◆ **REQUIREMENT**
Once you reach the line that holds "Калорийность, 2 блюдо: 243.32 -> 243.35" in the listing below, output it and every line after it through the line that holds "Белки, гарнир: 4.32 -> 2.68", word for word.

◆ **DATA IN THIS EXERCISE**

================================

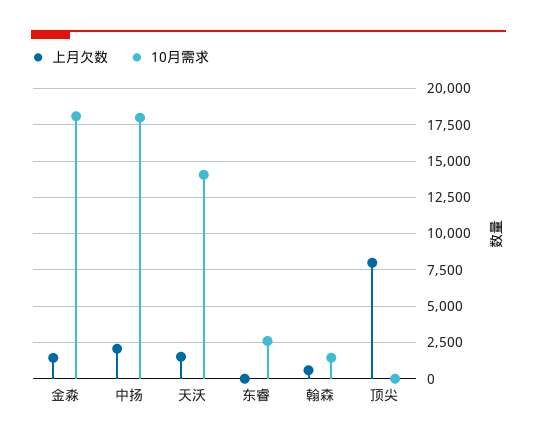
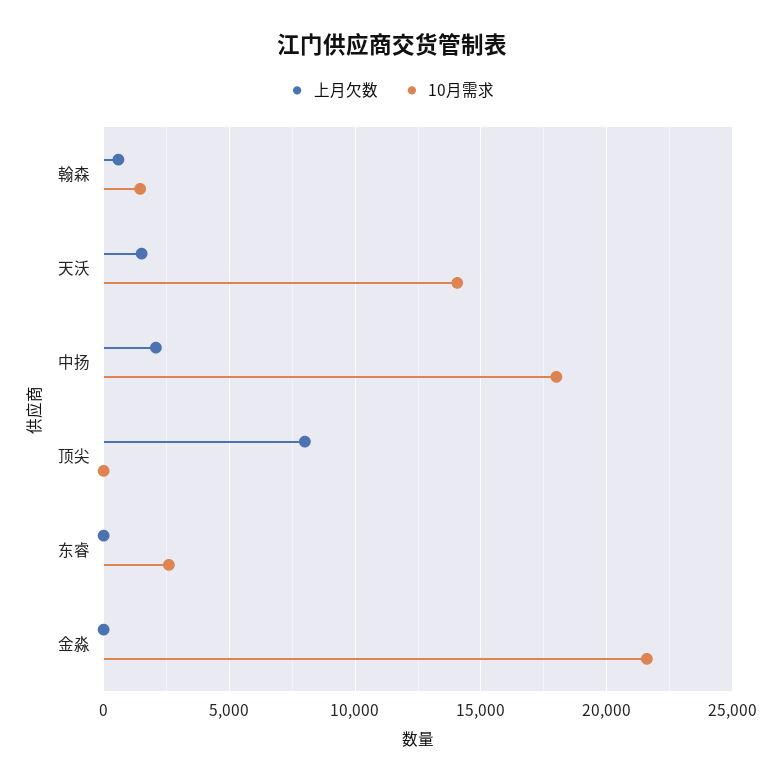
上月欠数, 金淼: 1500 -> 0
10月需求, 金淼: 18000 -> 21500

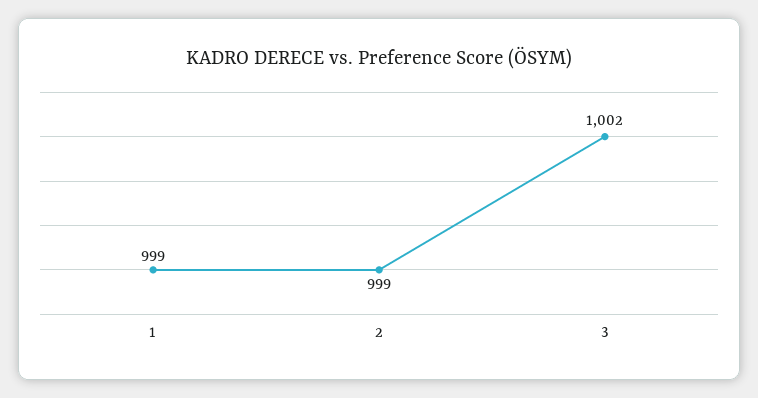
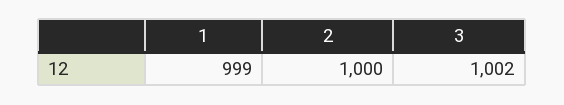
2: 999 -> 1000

================================

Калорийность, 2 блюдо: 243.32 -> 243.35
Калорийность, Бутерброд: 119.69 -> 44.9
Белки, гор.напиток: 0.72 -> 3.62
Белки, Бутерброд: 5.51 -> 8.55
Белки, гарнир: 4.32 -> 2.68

================================

◆ **SOLUTION FOR THIS TASK**
Калорийность, 2 блюдо: 243.32 -> 243.35
Калорийность, Бутерброд: 119.69 -> 44.9
Белки, гор.напиток: 0.72 -> 3.62
Белки, Бутерброд: 5.51 -> 8.55
Белки, гарнир: 4.32 -> 2.68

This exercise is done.